Hey, I have a hen named Indy. I forgot what breed she is. I want to say Red Star Sex Link, but that's another one of our hens. We have a flock of 10, no 2 or more are the same breed. Unless Murdoch's lied. ANYWAY, she is shedding her neck feathers and I do not believe it is molting season. And I found an egg that I think is hers... It is a brown/tan egg with dark brown speckles on it. Normal. But it was tall and thin and had tiny weird wrinkles in one of its sides (hard to tell what one side would be. As unusual as this egg is, it is still round on the sides.) Are there any chicken people who would know what this all is?


----------



## Beekissed (Jul 25, 2019)

MiniGoatsRule said:


> Hey, I have a hen named Indy. I forgot what breed she is. I want to say Red Star Sex Link, but that's another one of our hens. We have a flock of 10, no 2 or more are the same breed. Unless Murdoch's lied. ANYWAY, she is shedding her neck feathers and I do not believe it is molting season. And I found an egg that I think is hers... It is a brown/tan egg with dark brown speckles on it. Normal. But it was tall and thin and had tiny weird wrinkles in one of its sides (hard to tell what one side would be. As unusual as this egg is, it is still round on the sides.) Are there any chicken people who would know what this all is?
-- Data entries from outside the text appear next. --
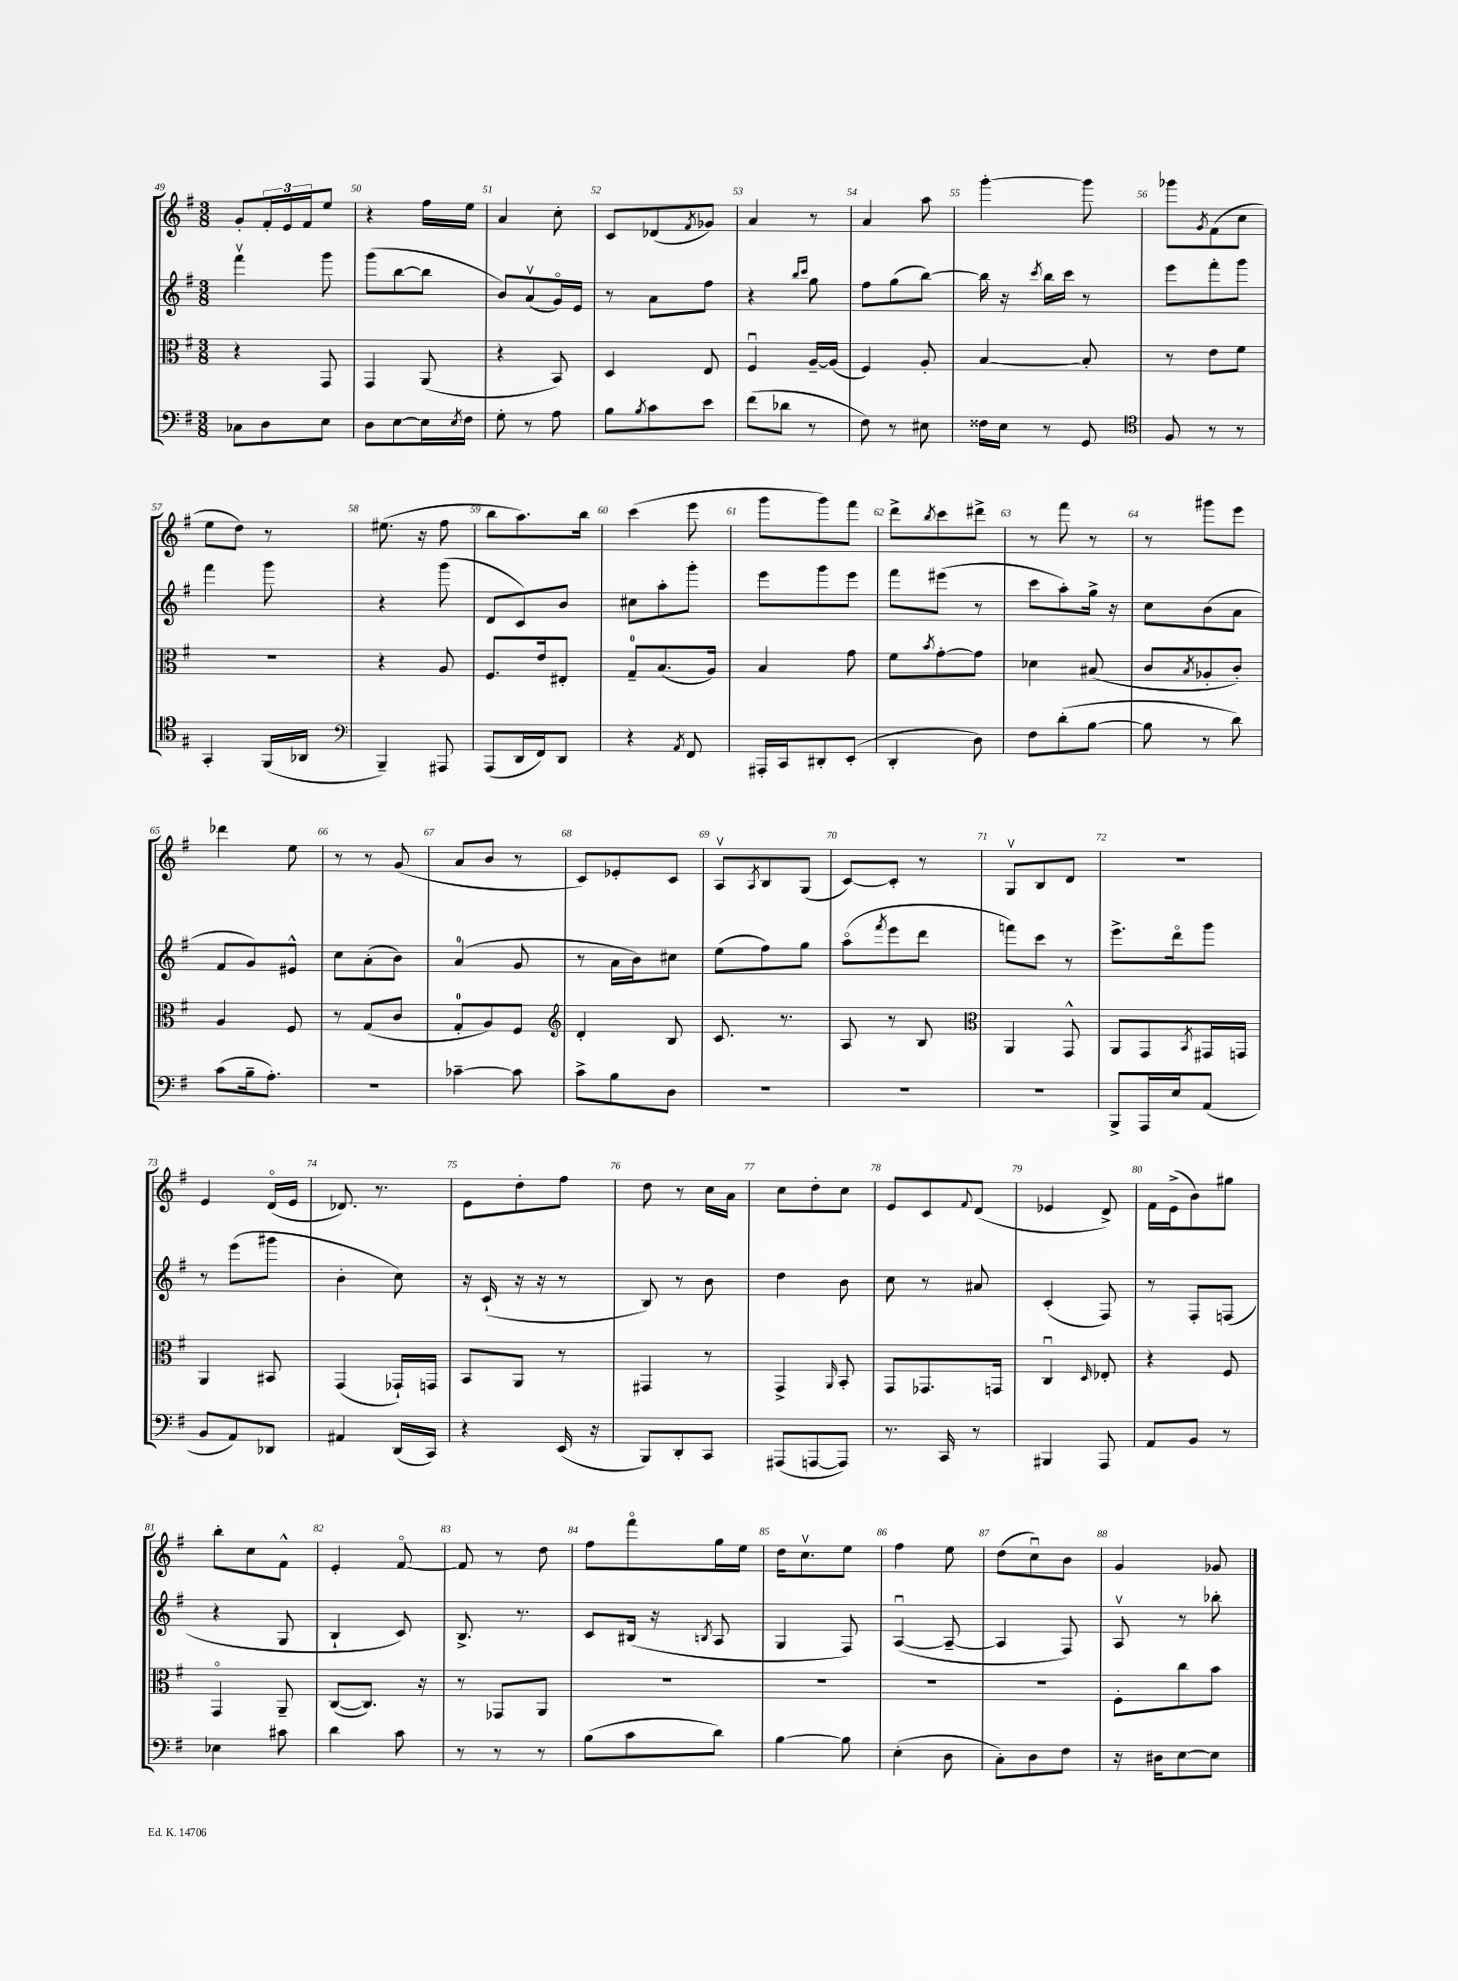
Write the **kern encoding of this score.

**kern	**kern	**kern	**kern
*part4	*part3	*part2	*part1
*staff4	*staff3	*staff2	*staff1
*clefF4	*clefC3	*clefG2	*clefG2
*k[f#]	*k[f#]	*k[f#]	*k[f#]
*M3/8	*M3/8	*M3/8	*M3/8
=49	=49	=49	=49
8C-X\L	4r	4fff#v\	8g'/L
8D\	.	.	24f#'/L
.	.	.	24e/
.	.	.	24f#/J
8E\J	8GG/	8ggg\	8ee/J
=50	=50	=50	=50
8D\L	4GG/	(8ggg\L	4r
[8E\	.	[8bb\	.
16E\L]	(8AA/	8bb\J]	16ff#\LL
8qE/	.	.	.
16F#\JJ	.	.	16ee\JJ
=51	=51	=51	=51
8G'\	4r	8b/L)	4a/
8r	.	(8av/	.
8A\	8BB/)	16g/L)	8cc'\
.	.	16e/JJ	.
=52	=52	=52	=52
8B\L	4D/	8r	8c/L
8qB/	.	.	.
8c\	.	8a\L	(8d-X/
.	.	.	8qf#/
8e\J	8E/	8ff#\J	8g-X/J)
=53	=53	=53	=53
(8f#\L	4F#u/	4r	4a/
8d-X\J	.	.	.
.	.	16qqbb/LL	.
.	.	16qqccc/JJ	.
8r	[16A~/LL	8gg\	8r
.	(16A/JJ]	.	.
=54	=54	=54	=54
8F#\)	4F#/)	8ff#\L	4a/
8r	.	(8gg\	.
8E#X\	8A'/	[8bb\J)	8aa\
=55	=55	=55	=55
16F##X\LL	[4B/	16bb\]	[4ggg'\
16E\JJ	.	16r	.
.	.	8qccc/	.
8r	.	16bb\LL	.
.	.	16ccc\JJ	.
8GG/	8B'/]	8r	8ggg\]
=56	=56	=56	=56
*clefC4	*	*	*
8F#/	8r	8eee\L	8ggg-X\L
.	.	.	8qg/
8r	8e\L	8fff#'\	(8f#\
8r	8f#\J	8ggg\J	8cc\J
!!LO:LB:g=z
=57	=57	=57	=57
4GG'/	4.r	4fff#\	8ee\L
.	.	.	8dd\J)
(16FF#/LL	.	8ggg\	8r
16AA-X/JJ	.	.	.
=58	=58	=58	=58
*clefF4	*	*	*
4BBB~/)	4r	4r	(8.ee#X\
.	.	.	16r
8AAA#X/	8A/	(8ggg\	8ff#\
=59	=59	=59	=59
(8AAA/L	8.F#/L	8d/L	8bb\L
16DD/L	.	8c/)	8.aa\)
16FF#/J)	16e/k	.	.
8DD/J	8E#X'/J	8b/J	.
.	.	.	16bb\Jk
=60	=60	=60	=60
4r	8G~/L	8cc#X\L	(4ccc\
.	(8.B/	8aa'\	.
8qAA/	.	.	.
8FF#/	.	8ggg'\J	8eee\
.	16A/Jk)	.	.
=61	=61	=61	=61
16AAA#X'/LL	4B/	8eee\L	8ggg\L
16CC/J	.	.	.
8DD#X'/	.	8ggg\	8ggg\)
(8EE'/J	8g\	8eee\J	8fff#\J
=62	=62	=62	=62
4DD'/	8f#\L	8fff#\L	8ddd^\L
.	8qb/	.	8qbb/
.	[8g'\	(8eee#X\J	8ccc\
8D\)	8g\J]	8r	8ddd#X^\J
=63	=63	=63	=63
8F#\L	4d-X\	8ccc\L	8r
(8d'\	.	8aa'\)	8fff#\
[8B\J	(8B#X/	16gg^\Jk	8r
.	.	16r	.
=64	=64	=64	=64
8B\]	8c/L	8cc\L	8r
.	8qB/	.	.
8r	8A-X'/	(8b\	8ggg#X\L
8d\)	8c'/J)	8a\J	8eee\J
!!LO:LB:g=z
=65	=65	=65	=65
(8c\L	4A/	8f#/L	4ddd-X\
16B~\k	.	8g/)	.
8.A'\J)	.	.	.
.	8F#/	8e#X^^/J	8ee\
=66	=66	=66	=66
4.r	8r	8cc\L	8r
.	(8G/L	(8a'\	8r
.	8c/J	8b\J)	(8g/
=67	=67	=67	=67
[4c-X~\	8G'/L	(4a/	8a/L
.	8A/)	.	8b/J
8c-\]	8F#/J	8g/	8r
=68	=68	=68	=68
*	*clefG2	*	*
8c^\L	4d'/	8r	8c/L)
8B\	.	16a\LL	8e-X'/
.	.	16b\J)	.
8D\J	8B/	8cc#X\J	8c/J
=69	=69	=69	=69
4.r	8.c/	(8ee\L	8Av/L
.	.	.	8qA/
.	.	8ff#\)	8B/
.	8.r	.	.
.	.	8gg\J	(8G/J
=70	=70	=70	=70
4.r	8A/	(8aa\L	[8c/L)
.	.	8qfff#/	.
.	8r	8eee\	8c'/J]
.	8B/	8ddd\J	8r
=71	=71	=71	=71
*	*clefC3	*	*
4.r	4AA/	8fffn\L)	8Gv/L
.	.	8ccc\J	8B/
.	8GG^^/	8r	8d/J
=72	=72	=72	=72
8BBB^/L	8AA/L	8.eee^\L	4.r
16AAA/L	8GG/	.	.
16E/J	.	16ddd\k	.
.	8qBB/	.	.
(8AA/J	16GG#X/L	8ggg\J	.
.	16GGn/JJ	.	.
!!LO:LB:g=z
=73	=73	=73	=73
8BB/L	4AA/	8r	4e/
8AA/)	.	(8eee\L	.
8DD-X/J	8BB#X/	8ggg#X\J	(16d/LL
.	.	.	16e/JJ
=74	=74	=74	=74
4AA#X/	(4GG/	4b'\	8.d-X/)
.	.	.	8.r
(16DD/LL	16GG-X`/LL)	8cc\)	.
16CC/JJ)	16GGn/JJ	.	.
=75	=75	=75	=75
4r	8BB/L	16r	8e\L
.	.	(16c`/	.
.	8AA/J	16r	8dd'\
.	.	16r	.
(16EE/	8r	8r	8ff#\J
16r	.	.	.
=76	=76	=76	=76
8BBB/L)	4GG#X/	8B/)	8dd\
8DD'/	.	8r	8r
8CC/J	8r	8b\	16cc\LL
.	.	.	16a\JJ
=77	=77	=77	=77
(8AAA#X/L	4GG^/	4dd\	8cc\L
[8AAAn/	.	.	8dd'\
.	16qqAA/	.	.
8AAA/J])	8BB'/	8b\	8cc\J
=78	=78	=78	=78
8.r	8GG/L	8cc\	8e/L
.	8.GG-X/	8r	8c/
16CC/	.	.	.
.	.	.	8qqf#/
8r	.	8a#X/	(8d/J
.	16GGn/Jk	.	.
=79	=79	=79	=79
4BBB#X/	4Cu/	(4c'/	4e-X/
.	16qqD/	.	.
8AAA/	8E-X'/	8F#/)	8d^/)
=80	=80	=80	=80
8AA/L	4r	8r	16f#\LL
.	.	.	(16e^\J
8BB/J	.	8F#'/L	8b\)
8r	8F#/	(8Fn/J	8gg#X\J
!!LO:LB:g=z
=81	=81	=81	=81
4E-X\	4GG/	4r	8bb'\L
.	.	.	8cc\
8c#X\	8AA~/	8G/	8f#^^\J
=82	=82	=82	=82
4d\	([8C/L	4B`/	4e'/
.	8.C/J])	.	.
8c\	.	8c/)	[8f#/
.	16r	.	.
=83	=83	=83	=83
8r	8r	8.B^/	8f#/]
8r	8GG-X/L	.	8r
.	.	8.r	.
8r	8AA/J	.	8dd\
=84	=84	=84	=84
(8B\L	4.r	8c/L	8ff#\L
8c\	.	(16B#X/Jk	8fff#\
.	.	16r	.
.	.	8qBn/	.
8d\J)	.	8A/	16gg\L
.	.	.	16ee\JJ
=85	=85	=85	=85
[4B\	4.r	4G/	16dd\KL
.	.	.	8.ccv\
8B\]	.	8F#/)	8ee\J
=86	=86	=86	=86
(4E'\	4.r	([4Au/	4ff#\
8D\	.	8A~/_	8ee\
=87	=87	=87	=87
8C'\L)	4.r	4A/]	(8dd\L
8D\	.	.	8ccu\)
8F#\J	.	8F#/)	8b\J
=88	=88	=88	=88
16r	8F#'\L	8Av/	4g/
16D#X\KL	.	.	.
[8E\	8cc\	8r	.
8E\J]	8b\J	8bb-X'\	8g-X/
==	==	==	==
*-	*-	*-	*-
Yep, it's molting season and you'll get all kinds of weird shell happenings during molting season as hormones change and nutrition is placed towards new feather growth instead of egg production.   You'll see thin shells, eggs that have broken in the nest and eaten by a chicken(this does not mean you have an "egg eater" problem, it merely means a chicken cleaned up a mess), discolored or disfigured shells, etc.  Then, you'll start to notice less eggs in the nest altogether, which doesn't mean they or anything else are eating them, it merely means they are molting and all their nutrition is going towards feather growth.


----------



## MiniGoatsRule (Jul 26, 2019)

OHHHHHHHHH! It is only happening to her, and the molting is happening to our Barred Rock, Pearl. Maybe they are just early? I haven't had the egg thing happen before...


----------



## Beekissed (Jul 26, 2019)

MiniGoatsRule said:


> OHHHHHHHHH! It is only happening to her, and the molting is happening to our Barred Rock, Pearl. Maybe they are just early? I haven't had the egg thing happen before...



No, not really early...tis the season.  My flock all molt at different start points and rates.  Some don't molt until much later, some in July and some, after being broody, were molting in June.


----------